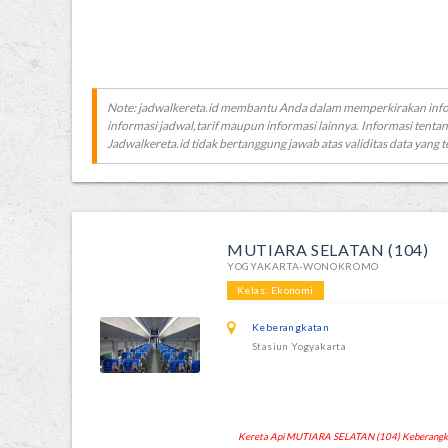
Note: jadwalkereta.id membantu Anda dalam memperkirakan inf
informasi jadwal,tarif maupun informasi lainnya. Informasi tentan
Jadwalkereta.id tidak bertanggung jawab atas validitas data yang t
MUTIARA SELATAN (104)
YOGYAKARTA-WONOKROMO
Kelas: Ekonomi
Keberangkatan
Stasiun Yogyakarta
Kereta Api MUTIARA SELATAN (104) Keberangkata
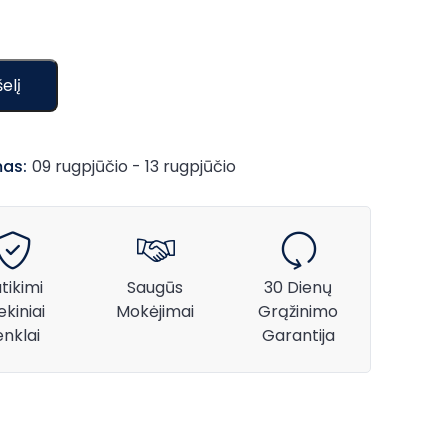
elį
as:
09 rugpjūčio - 13 rugpjūčio
tikimi
Saugūs
30 Dienų
ekiniai
Mokėjimai
Grąžinimo
enklai
Garantija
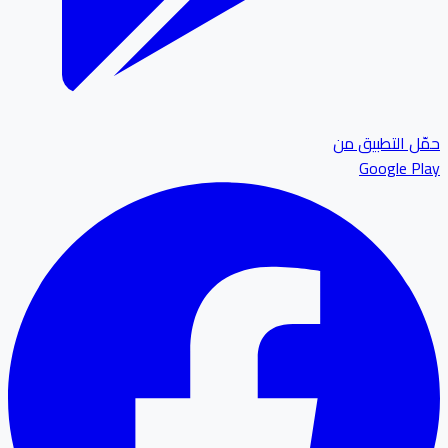
ل التطبيق من
Google P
..............................
§ **Job item**: Every line above is to be given again exactly, apart from the pictures.

§ **Answer to this task**:
Note: jadwalkereta.id membantu Anda dalam memperkirakan inf
informasi jadwal,tarif maupun informasi lainnya. Informasi tentan
Jadwalkereta.id tidak bertanggung jawab atas validitas data yang t
MUTIARA SELATAN (104)
YOGYAKARTA-WONOKROMO
Kelas: Ekonomi
Keberangkatan
Stasiun Yogyakarta
Kereta Api MUTIARA SELATAN (104) Keberangkata
elį
as:
09 rugpjūčio - 13 rugpjūčio
tikimi
Saugūs
30 Dienų
ekiniai
Mokėjimai
Grąžinimo
enklai
Garantija
ل التطبيق من
Google P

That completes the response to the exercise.